Research Randomizer - "Research Randomizer is a free service offered to students and researchers interested in conducting random assignment and random sampling."
I thought it was faking results for your assignments! *g*

Da Vinci mystery tour piques Paris - "Officials at St Sulpice are annoyed by the onslaught of visitors brandishing the novel and are angered by the book's distortion of history. Staff are so exhausted by demands for information about the Priory of Sion, which Brown links to the church, that they have hung a terse printed notice on a side wall: 'Contrary to the fanciful allegations in a recent best-selling novel, this is not the vestige of a pagan temple.'"

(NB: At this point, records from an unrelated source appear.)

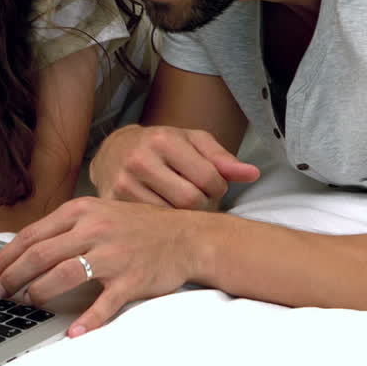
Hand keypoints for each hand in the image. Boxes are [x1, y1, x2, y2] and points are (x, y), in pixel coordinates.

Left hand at [0, 197, 202, 336]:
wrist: (186, 236)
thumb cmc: (141, 226)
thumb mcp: (101, 212)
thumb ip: (68, 225)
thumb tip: (29, 246)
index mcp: (83, 211)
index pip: (33, 235)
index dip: (6, 257)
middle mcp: (95, 230)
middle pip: (40, 255)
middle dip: (14, 277)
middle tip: (3, 292)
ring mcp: (113, 255)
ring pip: (63, 276)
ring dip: (39, 293)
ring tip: (29, 304)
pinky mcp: (131, 279)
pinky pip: (103, 304)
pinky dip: (86, 321)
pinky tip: (73, 331)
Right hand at [90, 125, 259, 209]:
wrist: (114, 151)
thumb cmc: (162, 145)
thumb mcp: (193, 142)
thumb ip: (223, 158)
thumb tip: (254, 174)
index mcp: (164, 141)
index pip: (208, 178)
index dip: (219, 188)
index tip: (213, 185)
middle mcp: (140, 160)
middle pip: (190, 201)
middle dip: (203, 203)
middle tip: (199, 197)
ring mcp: (123, 184)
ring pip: (171, 217)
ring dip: (184, 216)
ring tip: (181, 202)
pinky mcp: (112, 204)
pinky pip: (151, 224)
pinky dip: (164, 223)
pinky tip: (164, 210)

Singapore Political Dissidents (from Carl Parkes, Singapore Handbook, 1st edition, which I doubt is on sale here) - This excerpt has the stories of Chia Thye Poh ("near-holder of world’s record for political detention"), J.B. Jeyaretnam ("Singapore’s most defiant opposition figure"), Vincent Cheng and the Marxist Conspiracy ("few observers thought it possible that this loose collection of lawyers, Christian activists, and theatrical performers comprised some sort of Marxist conspiracy against the Singapore government"), Francis Seow and Chee Soon Juan ("fired by the university on charges that he had spent US$138 of university research funds to ship his wife's doctoral thesis to Pennsylvania State University"), and ends with 2 famous quotes on democracy and freedom, and a sycophantic mass media from MM which, for some reason, you never read in the Straits Times.